Questions
**1)** Name every U.S. state mentioned in the text about medical marijuana in Utah.
**2)** Write out the stretch of the text about medical marijuana in Utah from "It is rather" through "legal in Utah.", word for word.

Selected text
It is rather stymieing hearing lawmakers discuss how they want to see how legalized marijuana works out in other states before committing to legalization themselves, but then they never actually research what other states have done with legal marijuana. Finding out that Utah legalized medical marijuana may have been great news to advocates until they discovered that lawmakers actually created two bills and that both had to pass in order for medical marijuana to be truly legalized. The problem is that one of the bills did not pass, and so medical marijuana is not actually legal in Utah.
Utah has Nevada on one side of it and Colorado on the other side. Both of Utah’s neighboring states made medical marijuana legal first and then later legalized recreational cannabis. It was a long process which should have given officials in Utah plenty of research material to make Utah’s process to legalize cannabis as smooth as possible. Instead, Rep. Brad Daw decided to make it more complicated and so Utah still has some work to do.

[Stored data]
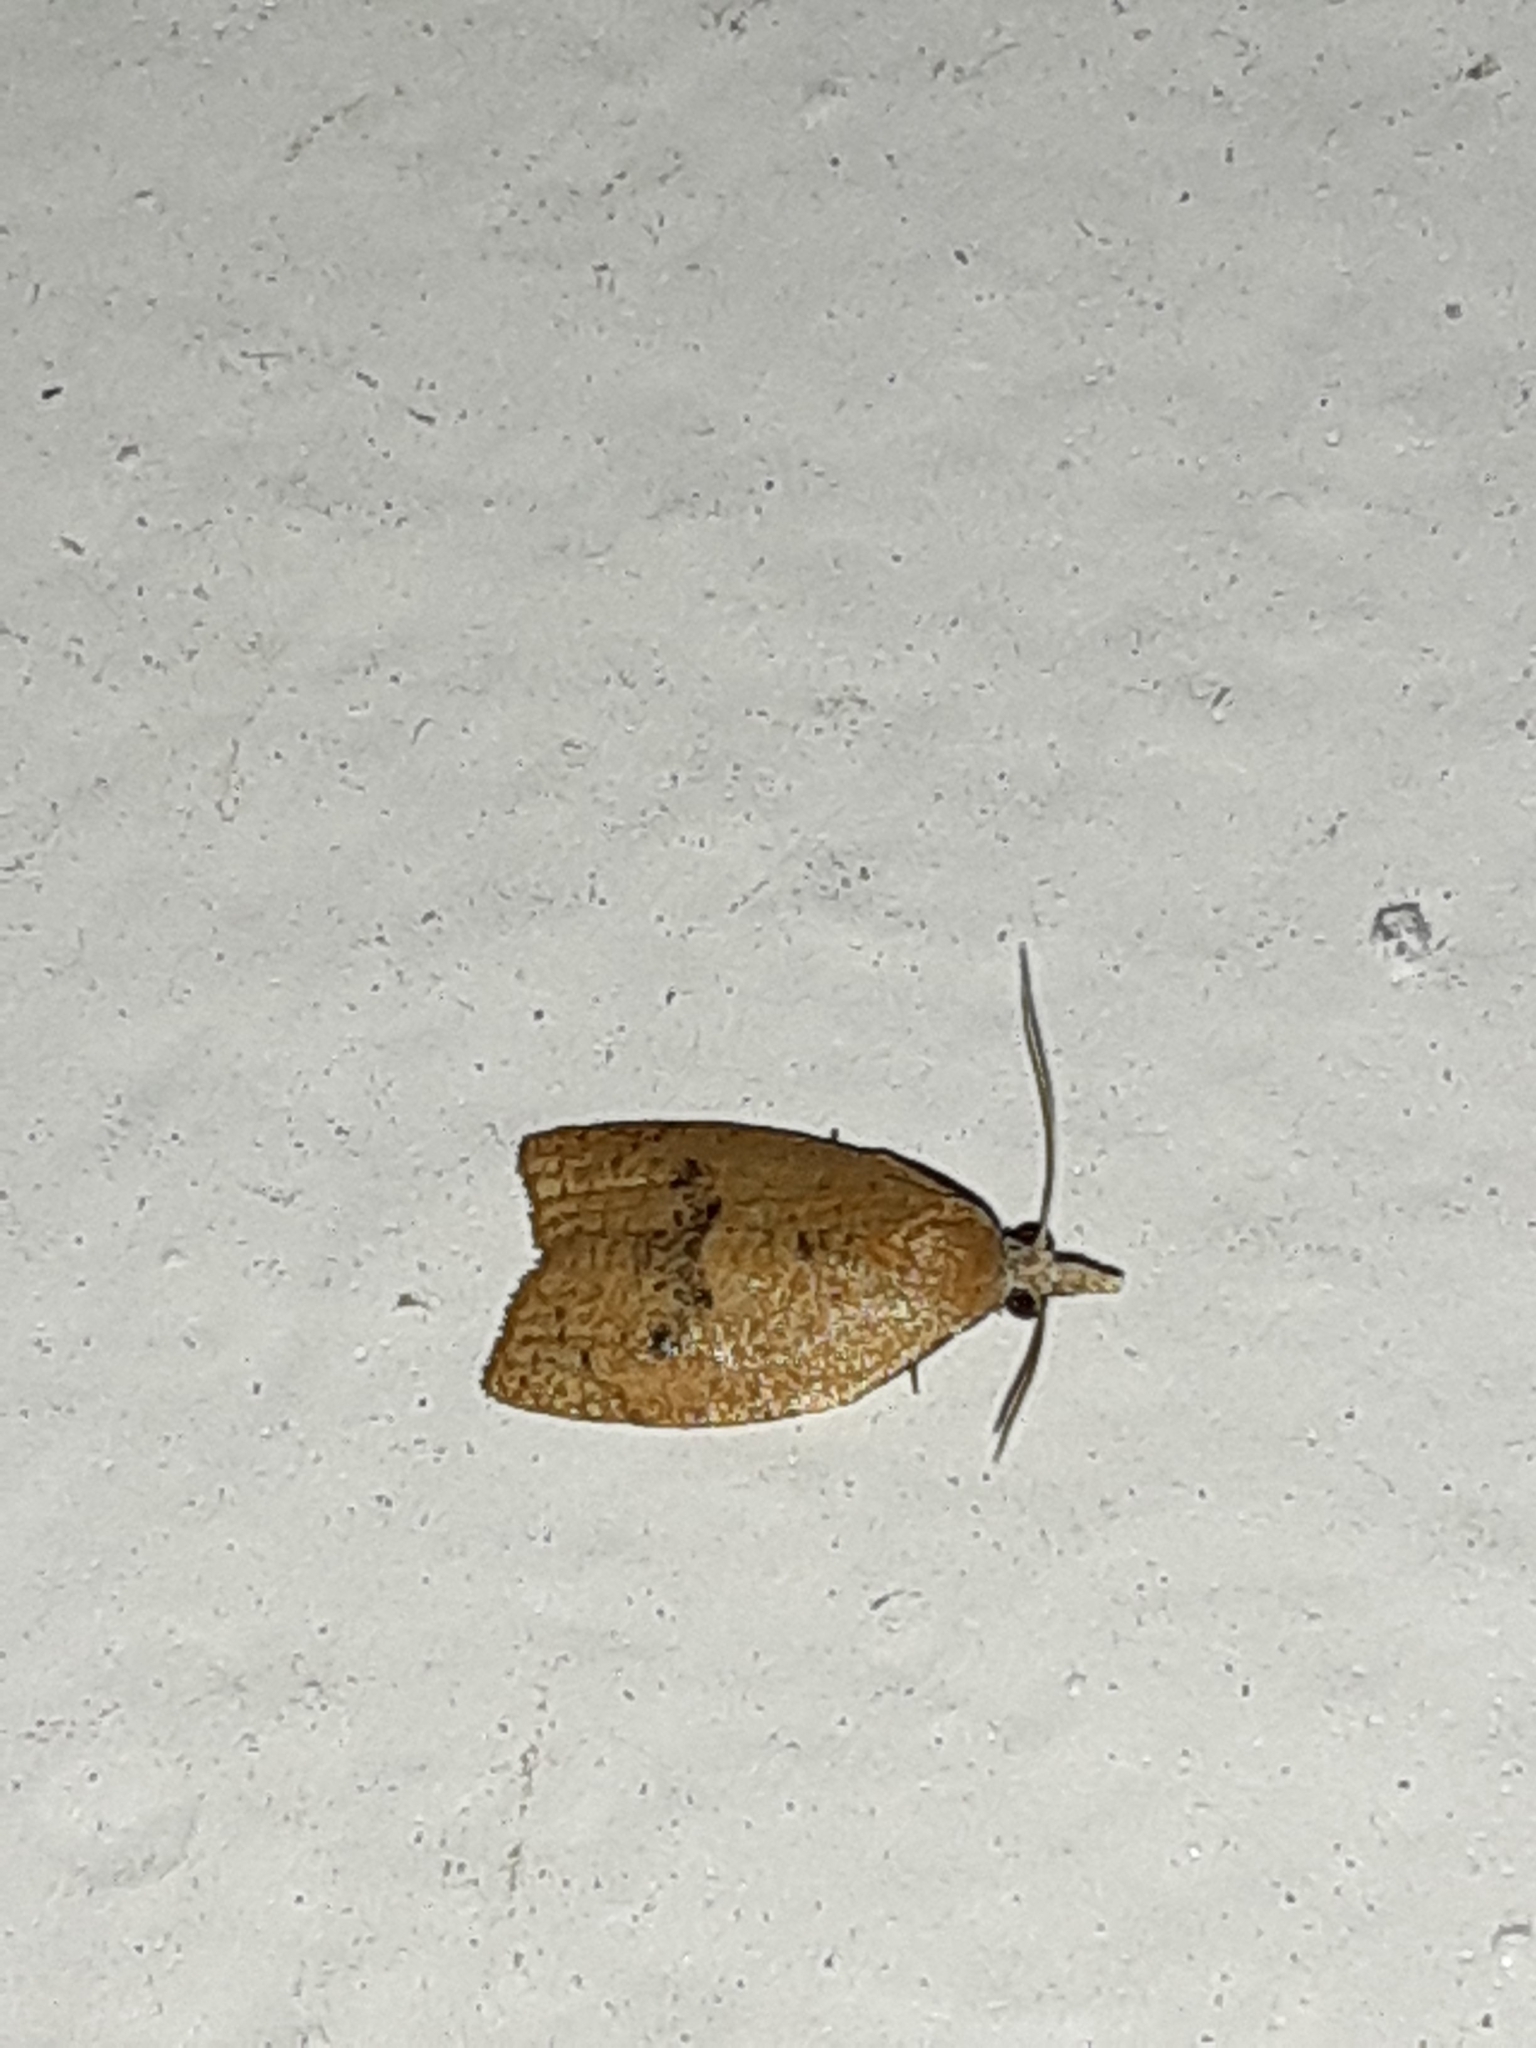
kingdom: Animalia
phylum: Arthropoda
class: Insecta
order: Lepidoptera
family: Tortricidae
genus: Sparganothoides
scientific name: Sparganothoides lentiginosana
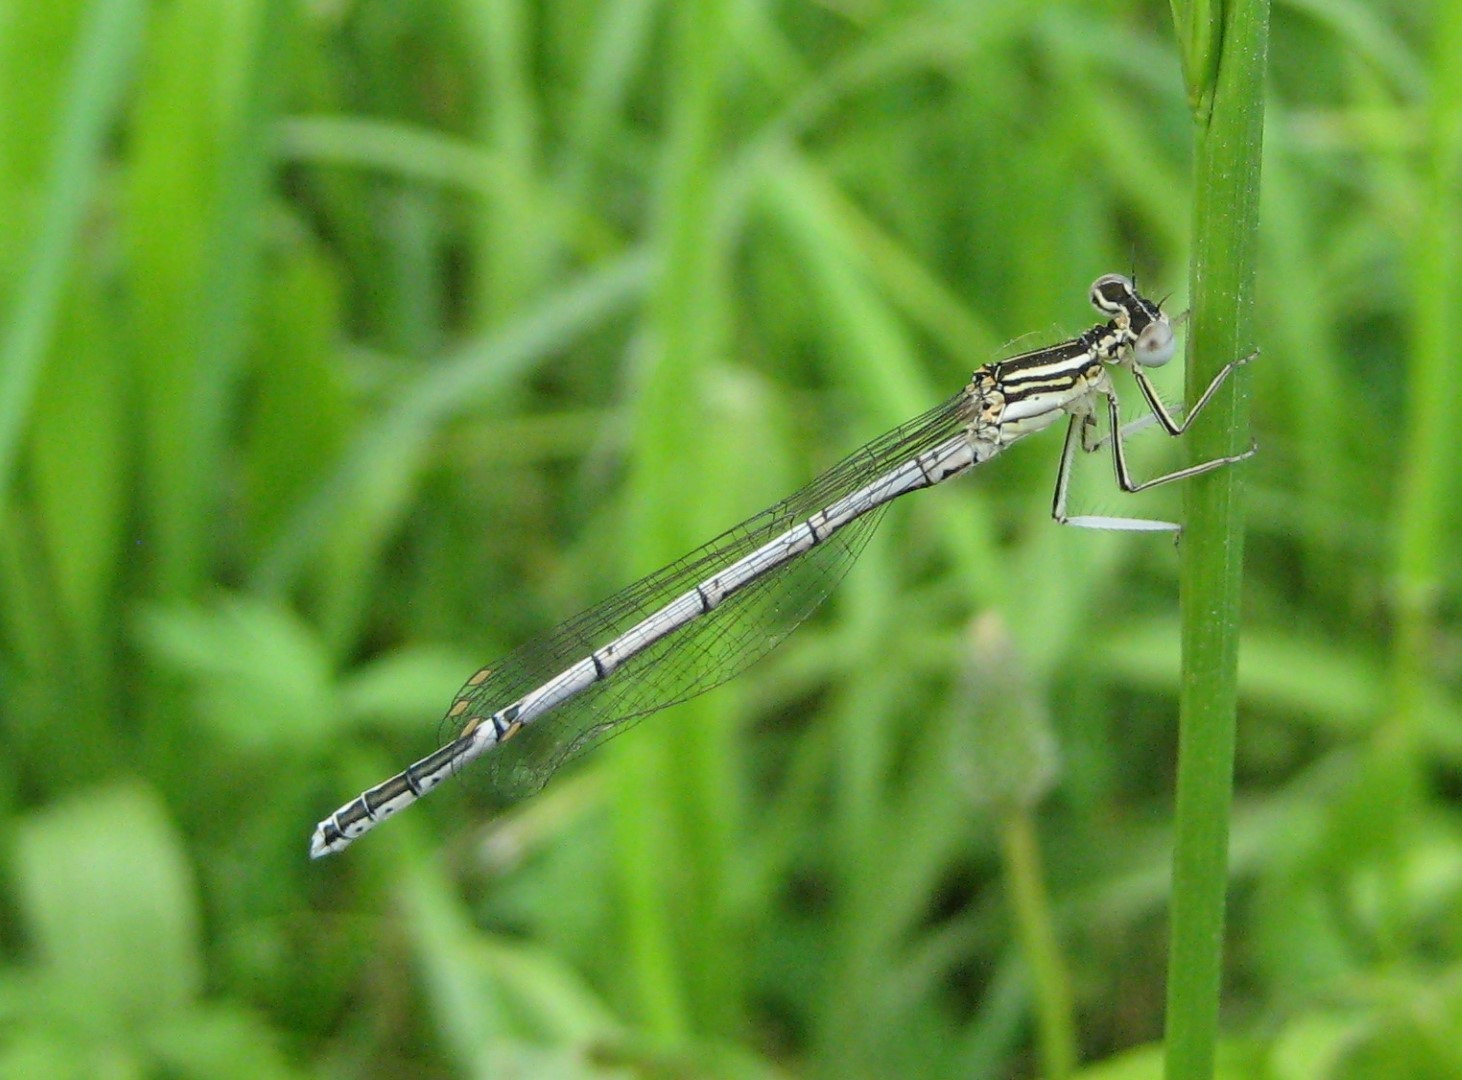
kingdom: Animalia
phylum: Arthropoda
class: Insecta
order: Odonata
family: Platycnemididae
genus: Platycnemis
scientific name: Platycnemis pennipes
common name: White-legged damselfly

Responses by task
**1)** Utah, Nevada, Colorado

**2)**
It is rather stymieing hearing lawmakers discuss how they want to see how legalized marijuana works out in other states before committing to legalization themselves, but then they never actually research what other states have done with legal marijuana. Finding out that Utah legalized medical marijuana may have been great news to advocates until they discovered that lawmakers actually created two bills and that both had to pass in order for medical marijuana to be truly legalized. The problem is that one of the bills did not pass, and so medical marijuana is not actually legal in Utah.